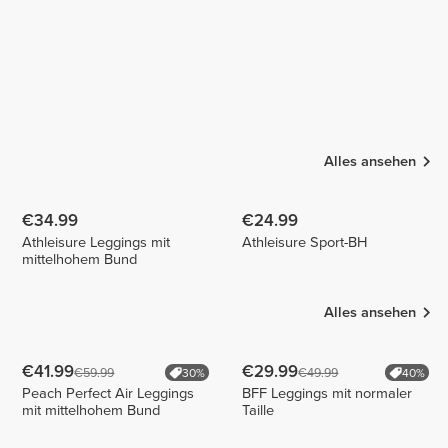
Alles ansehen
€34.99
€24.99
Athleisure Leggings mit
Athleisure Sport-BH
mittelhohem Bund
Alles ansehen
€41.99
€29.99
€59.99
€49.99
30%
40%
Peach Perfect Air Leggings
BFF Leggings mit normaler
mit mittelhohem Bund
Taille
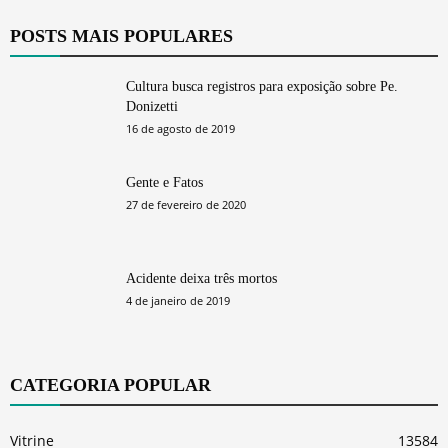
POSTS MAIS POPULARES
Cultura busca registros para exposição sobre Pe.
Donizetti
16 de agosto de 2019
Gente e Fatos
27 de fevereiro de 2020
Acidente deixa três mortos
4 de janeiro de 2019
CATEGORIA POPULAR
Vitrine
13584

------------------------------------------------------------------------

Work task - Copy the text of all the entries above line for line, with no changes, and leave the pictures out of your answer.

Answer to the problem -
Alles ansehen
€34.99
€24.99
Athleisure Leggings mit
Athleisure Sport-BH
mittelhohem Bund
Alles ansehen
€41.99
€29.99
€59.99
€49.99
30%
40%
Peach Perfect Air Leggings
BFF Leggings mit normaler
mit mittelhohem Bund
Taille
POSTS MAIS POPULARES
Cultura busca registros para exposição sobre Pe.
Donizetti
16 de agosto de 2019
Gente e Fatos
27 de fevereiro de 2020
Acidente deixa três mortos
4 de janeiro de 2019
CATEGORIA POPULAR
Vitrine
13584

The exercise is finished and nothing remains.